→ **MATERIAL PROVIDED**

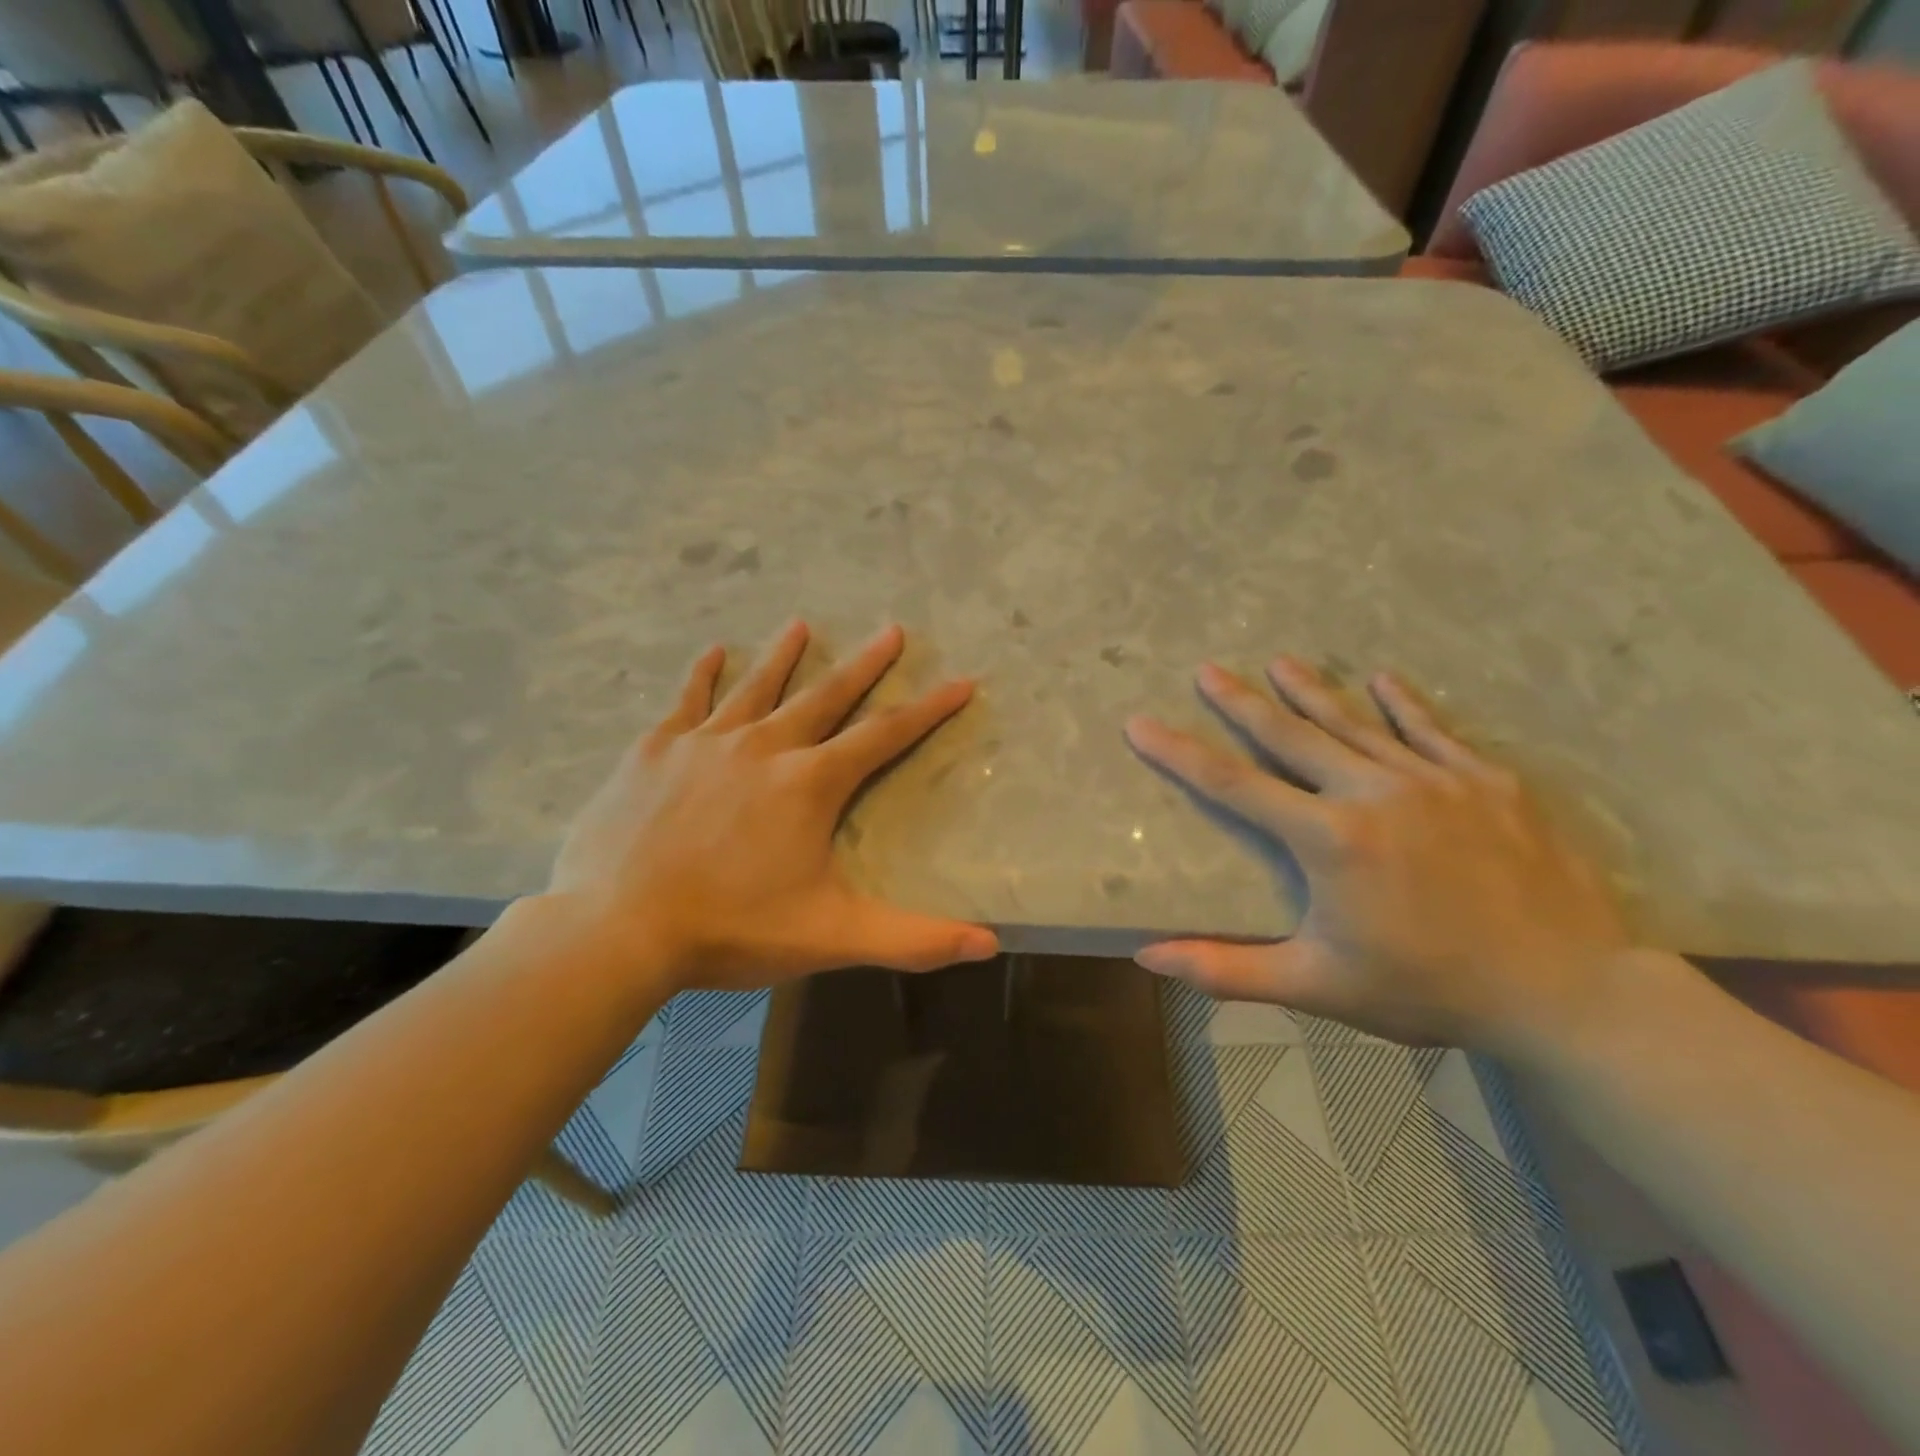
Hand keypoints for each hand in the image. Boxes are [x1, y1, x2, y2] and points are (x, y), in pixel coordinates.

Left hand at [546, 621, 998, 991]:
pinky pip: (687, 701)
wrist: (617, 929)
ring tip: (802, 624)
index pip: (884, 735)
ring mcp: (706, 743)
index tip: (960, 680)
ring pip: (757, 687)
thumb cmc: (731, 929)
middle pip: (826, 695)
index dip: (928, 709)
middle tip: (891, 629)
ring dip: (784, 656)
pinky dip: (702, 676)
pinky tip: (712, 652)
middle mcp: (765, 747)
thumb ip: (914, 940)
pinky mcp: (655, 751)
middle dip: (864, 664)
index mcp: (809, 783)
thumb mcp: (833, 937)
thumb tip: (990, 945)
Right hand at [1125, 657, 1632, 1056]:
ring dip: (1313, 691)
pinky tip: (1384, 679)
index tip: (1141, 724)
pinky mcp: (1488, 782)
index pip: (1234, 785)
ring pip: (1358, 723)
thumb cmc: (1429, 989)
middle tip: (1208, 669)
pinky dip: (1405, 704)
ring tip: (1279, 661)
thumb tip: (1146, 957)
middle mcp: (1374, 793)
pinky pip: (1434, 731)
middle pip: (1292, 736)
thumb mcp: (1317, 987)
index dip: (1180, 753)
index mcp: (1329, 839)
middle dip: (1242, 702)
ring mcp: (1435, 781)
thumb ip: (1227, 969)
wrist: (1570, 993)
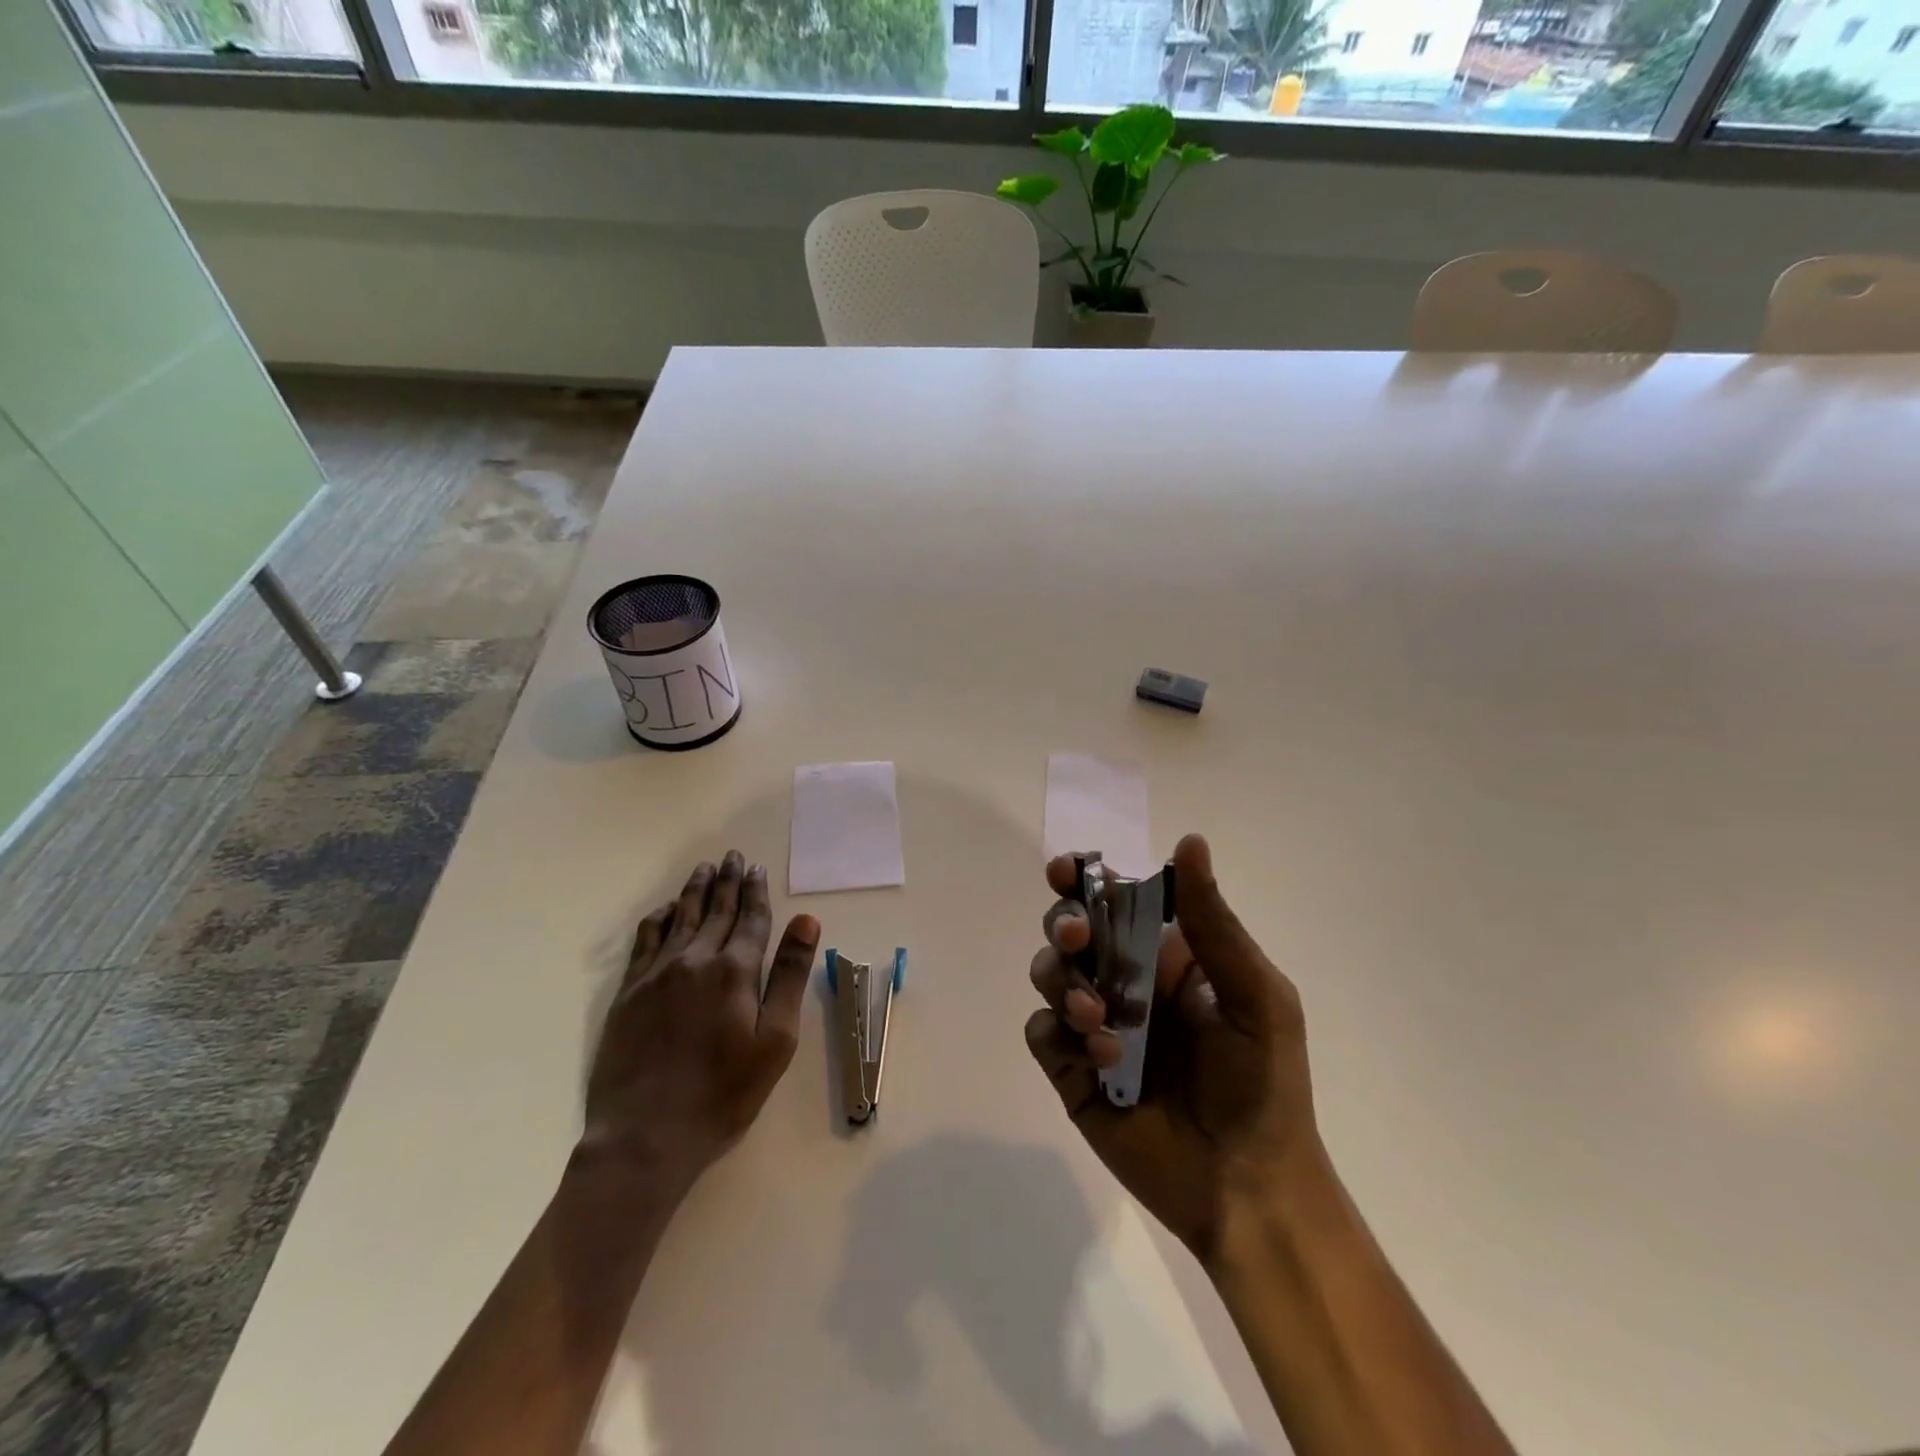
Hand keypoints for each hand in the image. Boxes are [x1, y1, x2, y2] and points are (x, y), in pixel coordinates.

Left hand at [583, 851, 819, 1187]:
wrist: (644, 1136)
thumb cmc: (723, 1093)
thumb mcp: (774, 1040)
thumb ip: (789, 975)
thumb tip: (807, 920)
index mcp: (734, 971)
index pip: (751, 919)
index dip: (755, 892)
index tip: (756, 868)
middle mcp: (694, 960)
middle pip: (715, 910)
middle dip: (726, 881)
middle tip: (732, 857)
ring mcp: (656, 974)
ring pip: (679, 918)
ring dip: (694, 891)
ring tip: (703, 870)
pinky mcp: (628, 992)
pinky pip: (645, 940)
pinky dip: (658, 918)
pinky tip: (664, 910)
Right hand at [1024, 833, 1318, 1266]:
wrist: (1248, 1190)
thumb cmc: (1263, 1085)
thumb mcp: (1255, 996)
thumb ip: (1214, 923)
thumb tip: (1189, 841)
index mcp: (1165, 957)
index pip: (1115, 900)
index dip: (1084, 879)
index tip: (1066, 870)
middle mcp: (1124, 983)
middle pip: (1070, 930)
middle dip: (1065, 924)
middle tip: (1078, 939)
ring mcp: (1094, 1027)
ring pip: (1049, 975)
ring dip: (1064, 983)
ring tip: (1098, 1018)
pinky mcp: (1072, 1072)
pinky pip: (1041, 1033)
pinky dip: (1060, 1035)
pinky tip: (1102, 1060)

→ **WORK REQUIRED**
Exact copies of the entries above are needed, with every picture removed.

→ **RESPONSE AREA**
Hand keypoints for each hand in the image. Boxes are [x1, y1, x2, y2] and points are (x, y), in pixel coordinates.

Left hand at [546, 621, 998, 991]:
pinky pip: (687, 701)
wrist: (617, 929)
ring tip: (802, 624)
index pip: (884, 735)
ring mcp: (706, 743)
index tip: (960, 680)
ring pip: (757, 687)
thumb cmc: (731, 929)
middle pip: (826, 695)
index dip: (928, 709)
middle tip: (891, 629)
ring dip: (784, 656)
pinky dip: (702, 676)
pinky tip: (712, 652)
middle mcp: (765, 747)
thumb ip: (914, 940)
pinky mcp: (655, 751)
middle dip: (864, 664)
index mcp: (809, 783)
thumb mcp: (833, 937)
thumb tip: (990, 945)
Right hand at [1125, 657, 1632, 1056]:
ring dip: (1313, 691)
pinky tip: (1384, 679)
index tip: (1141, 724)
pinky mcp: (1488, 782)
index pip: (1234, 785)
ring pip: (1358, 723)
thumb cmc: (1429, 989)
middle tip: (1208, 669)
pinky dip: (1405, 704)
ring tip: (1279, 661)
thumb tip: (1146, 957)
middle mcp: (1374, 793)
pinky pip: (1434, 731)
middle pip: (1292, 736)
thumb mcp: (1317, 987)
index dip: (1180, 753)
index mcp: (1329, 839)
middle dip: (1242, 702)
ring mcp: (1435, 781)
thumb ip: (1227, 969)
wrist: (1570, 993)
Hand keypoints for each hand in the image. Boxes are [x1, y1, x2, y2] and points are (x, y), in pixel coordinates.

Left hand at [583, 851, 819, 1187]:
wrist: (644, 1136)
thumb cmc: (723, 1093)
thumb mcp: (774, 1040)
thumb ip: (789, 975)
thumb tip: (807, 920)
index mcp: (734, 971)
index pip: (751, 919)
index dip: (755, 892)
index tip: (756, 868)
middle mcp: (694, 960)
middle pip: (715, 910)
middle dip: (726, 881)
middle tip: (732, 857)
ring mcp: (656, 974)
ring pip: (679, 918)
ring dip: (694, 891)
ring tip: (703, 870)
pinky mcp: (628, 992)
pinky pip: (645, 940)
pinky dip: (658, 918)
pinky tip: (664, 910)
Right hand at [1024, 833, 1318, 1266]:
wrist: (1248, 1190)
thumb cmc: (1263, 1085)
thumb mcp: (1255, 996)
thumb ip: (1214, 923)
thumb tip: (1189, 841)
index mcp: (1165, 957)
index pip: (1115, 900)
index dip: (1084, 879)
index tip: (1066, 870)
middle mcp: (1124, 983)
middle pip: (1070, 930)
middle dip: (1065, 924)
middle tip: (1078, 939)
ring mcp: (1094, 1027)
ring pip: (1049, 975)
ring dip: (1064, 983)
ring tip: (1098, 1018)
pinky mcp: (1072, 1072)
pinky pip: (1041, 1033)
pinky dip: (1060, 1035)
pinky tip: (1102, 1060)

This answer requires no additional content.